Anders asignó a la filosofía la tarea de pensar las catástrofes, él decía: “Cambiar el mundo no es suficiente; también hemos de conservarlo.”[1] No basta dejar de hacer, es necesario hacer y rehacer. La virtualidad en la que habitamos nos ha hecho sentir que no necesitamos de la realidad, pero no basta un “click” para componer lo que hemos destruido. Con un “click” no se recuperan los bosques, las selvas, se salvan las especies. Todo es político ¿cierto? Esto se llama biopolítica y si no hacemos conciencia de ello entonces seguiremos por la misma brecha de declive. No señores y señoras, no soy negativa ni pesimista. Ser realista y tener conciencia no implica que no me seduzca de algún modo el “Principio de Esperanza” de Ernst Bloch. ¡Vaya que me seduce! Pero considero que es a partir de la vergüenza que surge la esperanza y no del autoengaño; eso que Anders denomina “vergüenza prometeica”. El pensador le escribe a Claude Eatherly, oficial que apoyó el lanzamiento de la bomba atómica:
“Cuando se ha perjudicado a un ser humano resulta difícil consolarse. Pero en su caso, hay otra cosa. Usted tuvo la desgracia de haber apagado doscientas mil vidas. ¿Dónde se encontraría la potencia de sufrimiento correspondiente a doscientos mil vidas apagadas? ¿Cómo arrepentirse de haber matado a doscientos mil seres humanos? Sea el que sea el esfuerzo que usted haga, el dolor de ellos y vuestro arrepentimiento nunca estará a la altura de este hecho.[2]” Y siguiendo la línea del presente texto, no solamente acabó con las vidas humanas sino miles de vidas animales y vegetales. Los estragos del daño nuclear siguen y ha dañado a generaciones y al planeta. El 6 de agosto de 1945 comenzó otra humanidad a existir, una humanidad que no hizo conciencia suficiente con Auschwitz, fue más allá con su técnica y su voracidad. Como bien menciona Anders, la vergüenza es un acto reflexivo. Es interesante lo que menciona en el siguiente párrafo: “Es evidente que reaccionamos de una manera ‘emocional’ frente a la catástrofe que nos amenaza y nos avergonzamos de ello. Es de no reaccionar así de lo que deberíamos sentir vergüenza. El que no reacciona así y califica nuestra emoción de irracional, no sólo revela frialdad sino estupidez.” [3]
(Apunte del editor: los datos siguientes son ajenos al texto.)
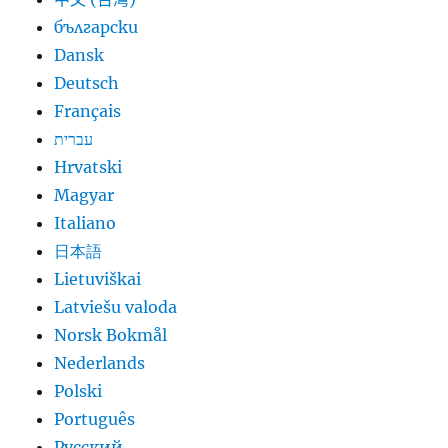
български
Dansk
Deutsch
Français
עברית
Hrvatski
Magyar
Italiano
日本語
Lietuviškai
Latviešu valoda
Norsk Bokmål
Nederlands
Polski
Português
Русский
A diferencia de Anders, yo sí apelo al principio de esperanza, no soy tan pesimista como Schopenhauer, pero tampoco me evado en mi propia circunstancia o en la comodidad de mi propia existencia, pues como bien pronunció el gran filósofo judío que tanto he citado hoy: “No podemos, no poder”.
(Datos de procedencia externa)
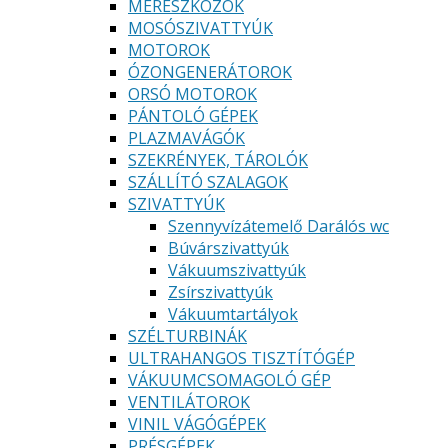
MÉRESZKÖZÖK
MOSÓSZIVATTYÚK
MOTOROK
ÓZONGENERÁTOROK
ORSÓ MOTOROK
PÁNTOLÓ GÉPEK
PLAZMAVÁGÓK
SZEKRÉNYEK, TÁROLÓK
SZÁLLÍTÓ SZALAGOK
SZIVATTYÚK
Szennyvízátemelő Darálós wc
Búvárszivattyúk
Vákuumszivattyúk
Zsírszivattyúk
Vákuumtartályok
SZÉLTURBINÁK
ULTRAHANGOS TISZTÍTÓGÉP
VÁKUUMCSOMAGOLÓ GÉP
VENTILÁTOROK
VINIL VÁGÓGÉPEK
PRÉSGÉPEK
[1] ANDERS Günther: Hombres sin mundo. València: Pre-Textos, 2007.
[2] ANDERS Günther: El piloto de Hiroshima: más allá de los límites de la conciencia. Barcelona: Paidos, 2010 (reedición).
[3] ANDERS Günther: Filosofía de la situación. Madrid: Los Libros de la Catarata, 2007. ‘La obsolescencia del hombre’ y las imprescindibles ‘10 tesis sobre Chernobil’. (Tesis 3 sobre Chernóbil, 1986).